Gedanken zum späten Jahr
Früh brechen die Nächte an in dieser Zeit. Das Jahr neigt sich dem Ende zu. Ob zum letzten Mal? Wer weiß das schon. Und inmitten des Getriebes, des Wahnsinns der Besinnlichkeit, halten wir Ausschau. Stille. Ein Riss zwischen Tageslicht und Dunkel. Da hört man sie schreien: Geschäfte schreien, wir retten dich; Karrieren schreien, wir retten dich; Politiker:innen schreien, wir retten dich; Religionen schreien, wir retten dich; Wissenschaften schreien, wir retten dich; Familien schreien, wir retten dich; Freunde schreien, wir retten dich. Die ganze Welt Geschrei. Fensterlos möchte man sein, für einen Augenblick, abgeschnitten von aller Erfahrung. Nichts mehr hören, nichts mehr sehen, nichts mehr fühlen. Ein metaphysischer Punkt unter metaphysischen Punkten. Doch sich selbst vor Augen gestellt, ein Kaleidoskop des Zweifels:
"Ich weiß nicht, wer mich in die Welt gesetzt hat, noch was die Welt ist, noch was ich selber bin; ich bin in einer furchtbaren Unwissenheit über alle Dinge; ich weiß nicht, was mein Leben ist, was meine Sinne sind, was meine Seele ist, ja selbst jener Teil von mir, der das denkt, was ich sage, der über alles und über sich selbst nachdenkt und sich nicht besser erkennt als das Übrige. Ich sehe diese furchtbaren Räume des Weltalls, die mich umschließen, und ich finde mich an einem Winkel dieser unermeßlichen Ausdehnung gebunden, ohne zu wissen, warum ich gerade an diesen Ort gestellt bin und nicht an einen anderen, noch warum mir die kleine Zeitspanne, die mir zum Leben gegeben ist, gerade an diesem und nicht an einem anderen Punkt der ganzen Ewigkeit zugeordnet ist: der Ewigkeit, die mir voraufgegangen ist und jener, die mir folgt. Ich sehe auf allen Seiten nur Unendlichkeiten, die mich umschließen wie ein Atom und wie einen Schatten, der nur einen Augenblick dauert und nicht wiederkehrt.
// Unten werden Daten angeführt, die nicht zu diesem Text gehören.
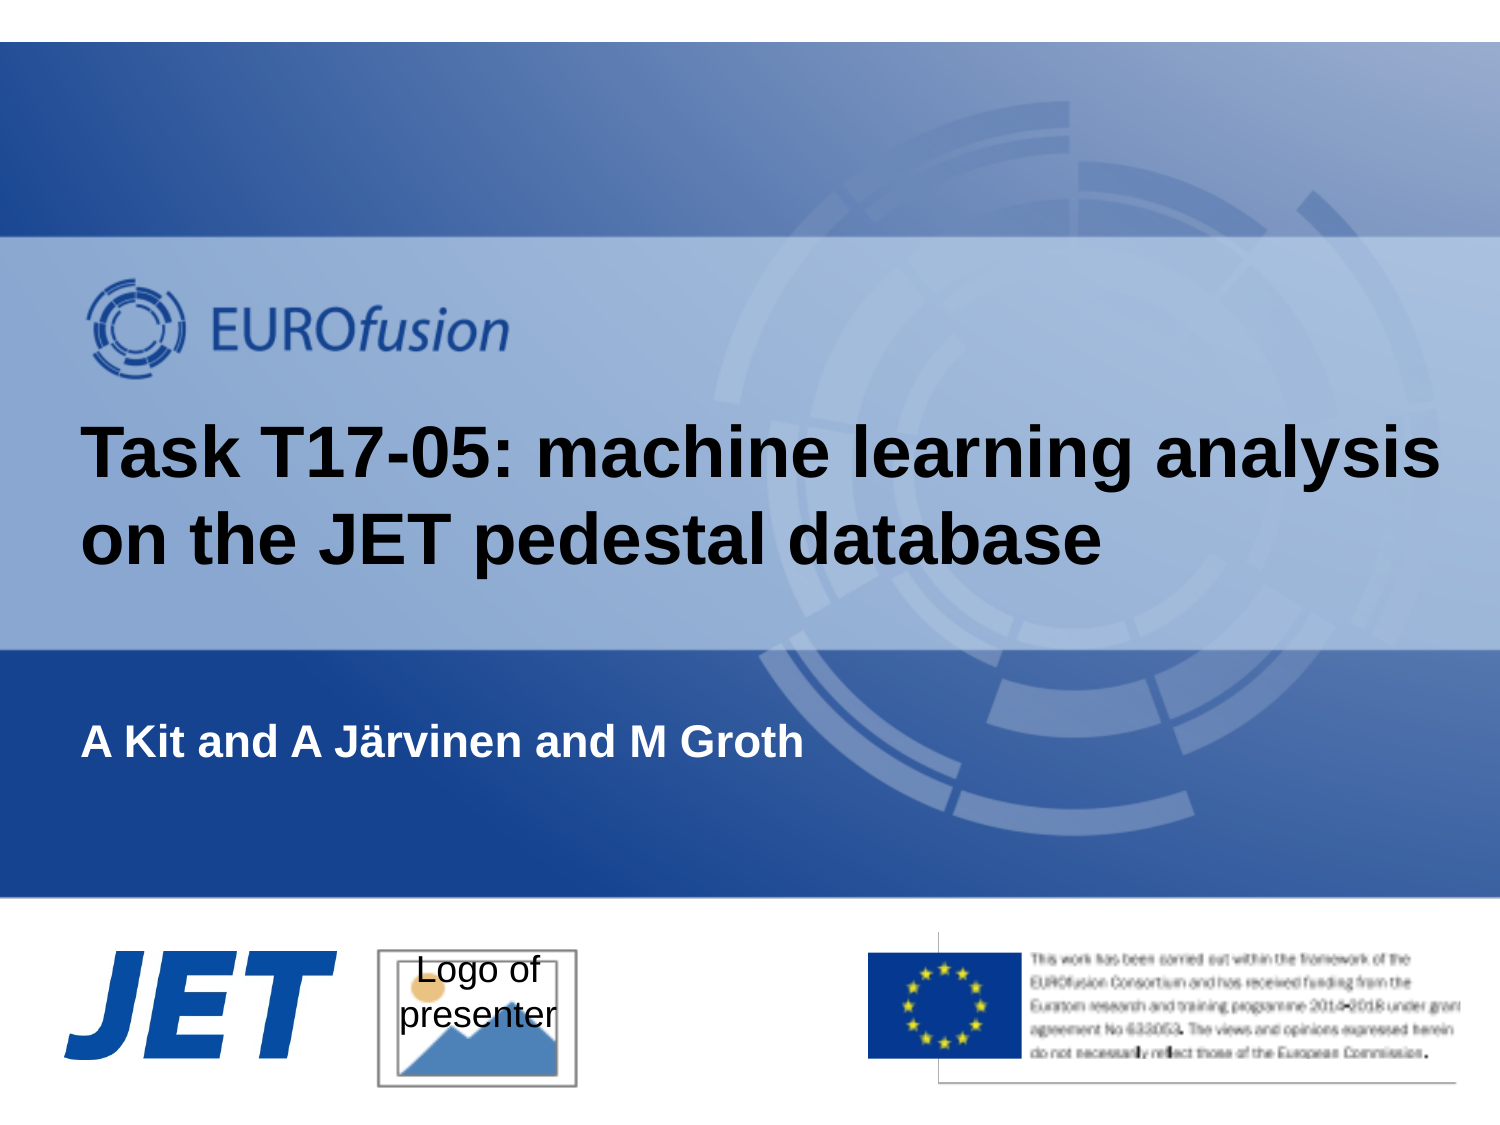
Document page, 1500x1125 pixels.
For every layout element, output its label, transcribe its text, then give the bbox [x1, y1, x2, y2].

subtitle A Kit and A Järvinen and M Groth [64, 704, 871, 776]
picture [0, 42, 1500, 1096]
title Task T17-05: machine learning analysis on the JET pedestal database [64, 385, 1459, 598]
Alles, was ich weiß, ist, daß ich bald sterben muß, aber was ich am allerwenigsten kenne, ist dieser Tod selbst, dem ich nicht entgehen kann. Wie ich nicht weiß, woher ich komme, so weiß ich auch nicht, wohin ich gehe; und ich weiß nur, daß ich beim Verlassen dieser Welt für immer entweder in das Nichts oder in die Hand eines erzürnten Gottes falle, ohne zu wissen, welche von diesen beiden Bedingungen für ewig mein Los sein muß."1
Doch während die Paukenschläge des Lebens die Welt der trivialen Einsichten in Trümmer legen, steigt Gelassenheit auf. Ihr Zusammenklang ist verräterisch; gibt Kunde vom großen Prinzip hinter allen Erscheinungen: Harmonie. Einheit in der Vielheit, Ordnung in der Unordnung, Schönheit in der Hässlichkeit. Und eben hier hebt sie an. So wie eine Melodie, die nur aus harmonischen Intervallen und Akkorden besteht, gar nicht als harmonisch empfunden werden kann und wie wir das Licht erst durch die Schatten zu erkennen vermögen, so bedarf es auch im Leben der Dissonanzen, der Schatten. Sie nämlich tragen den Imperativ der Herrlichkeit: ihre unablässige Forderung nach Auflösung. Indem wir also im Denken und Handeln danach trachten, das Schwere mit dem Leichten, das Bittere mit dem Süßen, das Enge mit dem Weiten, die Verzweiflung mit der Hoffnung, die Angst mit dem Mut, die Traurigkeit mit der Freude, den Hass mit der Liebe, das Tiefste mit dem Höchsten, in sorgfältiger Abstimmung zusammenzuführen, entsteht das Meisterwerk unseres Lebens.
Früh brechen die Nächte an in dieser Zeit. Stille. Ein Riss zwischen Tageslicht und Dunkel. Jetzt hören wir ihn, den Klang unserer ruhmreichen Komposition, der das Geschrei der Welt verstummen lässt. Ein Augenblick. Doch "alle Lust will Ewigkeit, will tiefe, tiefe Ewigkeit"2.
1 Pascal, Blaise: Fragment 194. 2 Nietzsche, Friedrich: Zarathustra.